The problem Autonomint Protocol solves

Current liquidation processes are stressful and inefficient for users and protocols. Borrowers must overcollateralize loans by more than 2X and face liquidations at higher prices, causing anxiety and deterring businesses from borrowing stablecoins as working capital due to fear of getting liquidated at periods of high crypto market volatility. Currently, protocols depend on Keeper networks for handling liquidations that fail during high volatility, leading to cascading liquidations and crypto flash crashes.

Our new mechanism, Decentralized Credit Default Swaps (dCDS), improves liquidation handling by 80% and can also double down as a leverage solution by offering low-risk 5X-10X leverage with stablecoin fee rewards. For the first time, users can pay for liquidations with different tokens, while our derivatives hedge crypto collateral volatility. This solution will significantly enhance the capital efficiency of current designs as users can now borrow stablecoins at 100% synthetic LTV, hedging against volatility, and using collateral to earn yields. dCDS can also integrate with existing lending protocols, enabling derivatives for everyday crypto applications like lending, stablecoin minting, and liquidity provisioning through LPs.

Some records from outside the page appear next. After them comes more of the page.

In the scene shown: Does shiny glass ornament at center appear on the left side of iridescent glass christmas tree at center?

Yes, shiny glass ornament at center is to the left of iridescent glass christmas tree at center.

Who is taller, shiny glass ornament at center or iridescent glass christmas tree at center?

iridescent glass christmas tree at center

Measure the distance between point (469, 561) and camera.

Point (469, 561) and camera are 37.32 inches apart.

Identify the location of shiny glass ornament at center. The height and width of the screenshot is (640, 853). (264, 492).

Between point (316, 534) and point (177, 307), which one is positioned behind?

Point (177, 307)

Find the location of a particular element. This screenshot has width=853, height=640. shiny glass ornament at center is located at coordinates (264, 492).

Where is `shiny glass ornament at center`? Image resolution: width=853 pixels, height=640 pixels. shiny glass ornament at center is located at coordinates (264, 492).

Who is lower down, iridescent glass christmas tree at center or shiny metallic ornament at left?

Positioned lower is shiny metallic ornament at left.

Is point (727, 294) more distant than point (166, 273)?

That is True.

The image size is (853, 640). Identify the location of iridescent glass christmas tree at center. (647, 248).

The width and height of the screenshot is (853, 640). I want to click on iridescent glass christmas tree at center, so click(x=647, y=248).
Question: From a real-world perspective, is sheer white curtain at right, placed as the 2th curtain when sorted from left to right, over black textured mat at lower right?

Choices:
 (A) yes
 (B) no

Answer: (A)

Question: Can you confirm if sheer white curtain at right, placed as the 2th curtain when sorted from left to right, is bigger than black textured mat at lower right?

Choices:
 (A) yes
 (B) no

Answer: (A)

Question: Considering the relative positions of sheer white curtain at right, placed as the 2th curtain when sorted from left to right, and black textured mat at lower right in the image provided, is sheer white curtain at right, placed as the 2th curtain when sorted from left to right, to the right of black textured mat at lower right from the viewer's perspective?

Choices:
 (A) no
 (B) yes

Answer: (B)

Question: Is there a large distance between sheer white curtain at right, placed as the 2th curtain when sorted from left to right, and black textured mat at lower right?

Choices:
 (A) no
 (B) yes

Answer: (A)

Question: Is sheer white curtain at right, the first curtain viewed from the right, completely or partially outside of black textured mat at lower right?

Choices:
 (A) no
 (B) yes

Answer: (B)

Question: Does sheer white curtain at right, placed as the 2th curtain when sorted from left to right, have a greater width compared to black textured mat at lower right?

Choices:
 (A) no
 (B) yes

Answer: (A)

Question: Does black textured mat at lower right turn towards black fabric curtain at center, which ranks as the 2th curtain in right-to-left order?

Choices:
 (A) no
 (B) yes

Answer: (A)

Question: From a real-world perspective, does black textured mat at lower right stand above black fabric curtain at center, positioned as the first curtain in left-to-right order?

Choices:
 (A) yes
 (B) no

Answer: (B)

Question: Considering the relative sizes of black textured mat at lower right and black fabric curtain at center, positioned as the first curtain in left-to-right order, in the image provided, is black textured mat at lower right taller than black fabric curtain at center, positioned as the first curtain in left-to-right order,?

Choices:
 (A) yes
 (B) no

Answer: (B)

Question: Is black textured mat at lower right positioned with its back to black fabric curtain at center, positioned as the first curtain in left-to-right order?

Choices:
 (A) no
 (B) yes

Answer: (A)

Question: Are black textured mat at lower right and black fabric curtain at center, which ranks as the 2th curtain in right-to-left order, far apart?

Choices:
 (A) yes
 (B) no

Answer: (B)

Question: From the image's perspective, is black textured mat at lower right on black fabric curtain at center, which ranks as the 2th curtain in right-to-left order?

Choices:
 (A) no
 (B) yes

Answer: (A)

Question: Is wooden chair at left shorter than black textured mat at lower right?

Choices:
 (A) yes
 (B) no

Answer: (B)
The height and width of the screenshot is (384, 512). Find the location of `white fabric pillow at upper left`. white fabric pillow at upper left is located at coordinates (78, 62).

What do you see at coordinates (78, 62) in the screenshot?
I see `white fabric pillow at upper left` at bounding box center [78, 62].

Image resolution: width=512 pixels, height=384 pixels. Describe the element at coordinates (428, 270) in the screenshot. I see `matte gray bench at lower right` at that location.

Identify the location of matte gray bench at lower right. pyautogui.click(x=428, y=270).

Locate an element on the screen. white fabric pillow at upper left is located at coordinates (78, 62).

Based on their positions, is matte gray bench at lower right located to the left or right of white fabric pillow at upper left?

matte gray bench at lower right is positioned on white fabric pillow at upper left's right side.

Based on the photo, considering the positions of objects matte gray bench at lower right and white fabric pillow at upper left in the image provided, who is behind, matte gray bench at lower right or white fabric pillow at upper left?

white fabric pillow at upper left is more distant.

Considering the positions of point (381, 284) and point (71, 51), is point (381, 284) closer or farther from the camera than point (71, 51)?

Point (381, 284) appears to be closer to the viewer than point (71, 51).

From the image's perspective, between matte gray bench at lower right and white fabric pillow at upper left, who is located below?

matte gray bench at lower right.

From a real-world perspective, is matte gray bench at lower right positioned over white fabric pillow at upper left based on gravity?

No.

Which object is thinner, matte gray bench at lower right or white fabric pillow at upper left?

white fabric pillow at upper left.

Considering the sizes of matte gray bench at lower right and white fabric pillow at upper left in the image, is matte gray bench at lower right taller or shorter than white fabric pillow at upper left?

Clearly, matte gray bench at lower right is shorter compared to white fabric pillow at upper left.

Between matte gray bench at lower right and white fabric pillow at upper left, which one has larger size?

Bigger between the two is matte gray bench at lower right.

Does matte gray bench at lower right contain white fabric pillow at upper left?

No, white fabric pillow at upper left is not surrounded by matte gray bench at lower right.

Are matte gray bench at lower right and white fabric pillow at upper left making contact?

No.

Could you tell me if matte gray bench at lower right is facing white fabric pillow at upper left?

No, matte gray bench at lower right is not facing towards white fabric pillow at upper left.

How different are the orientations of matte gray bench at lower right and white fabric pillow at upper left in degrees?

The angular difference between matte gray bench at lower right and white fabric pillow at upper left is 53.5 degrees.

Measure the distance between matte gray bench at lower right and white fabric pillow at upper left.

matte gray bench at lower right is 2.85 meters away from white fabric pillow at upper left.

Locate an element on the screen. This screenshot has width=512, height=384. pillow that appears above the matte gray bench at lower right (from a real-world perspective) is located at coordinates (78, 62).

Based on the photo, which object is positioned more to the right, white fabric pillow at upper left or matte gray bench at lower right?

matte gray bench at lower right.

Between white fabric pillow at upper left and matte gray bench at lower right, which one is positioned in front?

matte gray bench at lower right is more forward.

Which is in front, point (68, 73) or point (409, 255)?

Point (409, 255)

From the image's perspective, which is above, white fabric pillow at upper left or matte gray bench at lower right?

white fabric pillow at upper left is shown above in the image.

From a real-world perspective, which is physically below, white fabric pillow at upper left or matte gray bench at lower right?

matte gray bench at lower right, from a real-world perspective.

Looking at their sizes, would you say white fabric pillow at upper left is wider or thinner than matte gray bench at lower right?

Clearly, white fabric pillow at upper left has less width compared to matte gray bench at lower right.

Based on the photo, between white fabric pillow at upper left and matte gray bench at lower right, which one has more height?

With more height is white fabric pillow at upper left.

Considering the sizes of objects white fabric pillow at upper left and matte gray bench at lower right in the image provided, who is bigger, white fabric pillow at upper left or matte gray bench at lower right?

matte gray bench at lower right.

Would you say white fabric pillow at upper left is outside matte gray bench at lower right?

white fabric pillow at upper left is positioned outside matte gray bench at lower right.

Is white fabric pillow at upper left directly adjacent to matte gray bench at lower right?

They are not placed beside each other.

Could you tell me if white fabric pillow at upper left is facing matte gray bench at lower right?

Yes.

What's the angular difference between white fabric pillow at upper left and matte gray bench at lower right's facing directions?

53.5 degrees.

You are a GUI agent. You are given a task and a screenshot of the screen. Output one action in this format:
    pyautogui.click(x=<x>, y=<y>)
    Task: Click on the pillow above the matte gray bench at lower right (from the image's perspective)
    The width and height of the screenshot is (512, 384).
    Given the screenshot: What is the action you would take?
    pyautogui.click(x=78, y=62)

Another application is for Leverage seekers/Traders, who can now post collateral that generates yield.

Challenges we ran into

Challenges

1. Tracking settlements while prices, amounts, and the number of users keep changing - We faced challenges with settling transactions as users entered at different times, with varying crypto prices and amounts. This created issues when matching them against stablecoin borrowers who also had differing entry prices, durations, and deposits. We solved this by creating a single formula that normalizes these changes by discounting everything back to the protocol's genesis. We tracked global variables that change with each transaction and offloaded much of the tracking off-chain to standardize calculations without compromising decentralization. This made the smart contract light

2. Interdependencies among code modules - Our codebase had interdependencies requiring global updates across all bridged chains when a user adds TVL. While manageable with 2 chains, we aimed for scalability and gas optimization. This issue arised as we added LayerZero code to each contract, leading to global variable updates across chains. We tackled this by creating a separate LayerZero contract for this which reduced contract size, improved gas efficiency, and lowered latency. This now allows TVL bridging from other chains to the Base chain, enhancing liquidation protection for cross-chain lending and borrowing protocols.

3. Tracing 'Colored Dollar' across chains - We wanted minted stablecoins to have unique metadata, enabling traceability across chains and linkage back to the source without losing their fungibility. This also allows us to share yields with participants based on their contributions for enabling primary markets. But this was a lossy mechanism leading to O(N) complexity so tackled this by changing the ERC20 metadata architecture in a way so that it re-colors the stablecoin whenever a new transfer happens and this reduced the complexity to O(1) and helped serve our purpose.